# Fridge Problem Thetford



## Des2

FRIDGE REFRIDGERATOR PROBLEM. Went to sleep all OK. In morning fridge is cold but light is flashing and spanner has come on. Same on all three supplies. Its a thetford. Any tips I am going back to France on Tuesday so need to get it sorted. Thanks in anticip!


----------



## bozzer

Hi

There should be a fault code next to the spanner. Do you have the book? If not we'll look it up for you. 

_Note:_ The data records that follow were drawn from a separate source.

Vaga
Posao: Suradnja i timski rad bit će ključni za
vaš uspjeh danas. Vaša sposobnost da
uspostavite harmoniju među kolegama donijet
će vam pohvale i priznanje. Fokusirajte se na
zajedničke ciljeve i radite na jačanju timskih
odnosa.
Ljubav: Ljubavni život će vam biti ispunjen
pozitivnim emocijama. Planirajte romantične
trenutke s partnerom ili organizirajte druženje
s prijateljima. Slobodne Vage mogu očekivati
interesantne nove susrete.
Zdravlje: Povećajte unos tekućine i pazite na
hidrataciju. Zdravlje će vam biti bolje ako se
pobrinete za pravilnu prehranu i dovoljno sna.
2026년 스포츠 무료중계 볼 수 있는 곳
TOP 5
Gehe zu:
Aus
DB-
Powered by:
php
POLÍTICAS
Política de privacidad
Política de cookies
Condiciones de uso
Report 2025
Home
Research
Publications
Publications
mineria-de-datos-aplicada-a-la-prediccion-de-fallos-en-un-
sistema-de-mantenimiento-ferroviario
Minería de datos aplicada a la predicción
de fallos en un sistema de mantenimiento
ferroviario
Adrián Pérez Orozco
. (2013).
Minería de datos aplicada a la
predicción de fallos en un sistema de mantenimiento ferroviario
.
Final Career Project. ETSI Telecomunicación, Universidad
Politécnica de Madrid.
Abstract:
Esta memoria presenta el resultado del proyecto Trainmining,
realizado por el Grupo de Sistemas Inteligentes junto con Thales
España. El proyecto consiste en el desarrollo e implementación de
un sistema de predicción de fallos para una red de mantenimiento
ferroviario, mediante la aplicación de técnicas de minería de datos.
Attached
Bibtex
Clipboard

When we've had the spanner sign it's usually because we've stopped and not turned on the gas.

We turn the fridge off, 
Turn on the gas, 
Run the hob to get the gas through the system,
Turn the fridge back on.

Hope this helps

Jan


----------



## Des2

*Fault Code*

Thanks for that was not the gas.
Fault code is 18
Could you look it up for me.
Thanks
Des


----------



## Touchwood_RV

Des,

Default Thetford handbook suggests "Fault 18: No fault, only lighting all LCD segments on start-up. Action: Wait a few seconds for the fridge to start up normally."

If it was mine I would turn it off, disconnect the 240volt mains (unplug) and 12volt (remove fuse), leave to settle and de-energise fully for a short while reconnect then try again, in effect reboot it! You can get a manual here http://www.thetford-europe.com/web/show/id=84695/langid=42 I hope that helps


----------



## Des2

*Thanks etc.*

Thanks, will follow your advice. Now I have to find the fuse.


----------



## Des2

*Sods Law*

Went to find fuse. Did not need to look. Without doing anything the fault code has gone and it running. many Thanks Des


----------



## Touchwood_RV

Sounds like it has recycled its self then, good news, keep an eye on it.


----------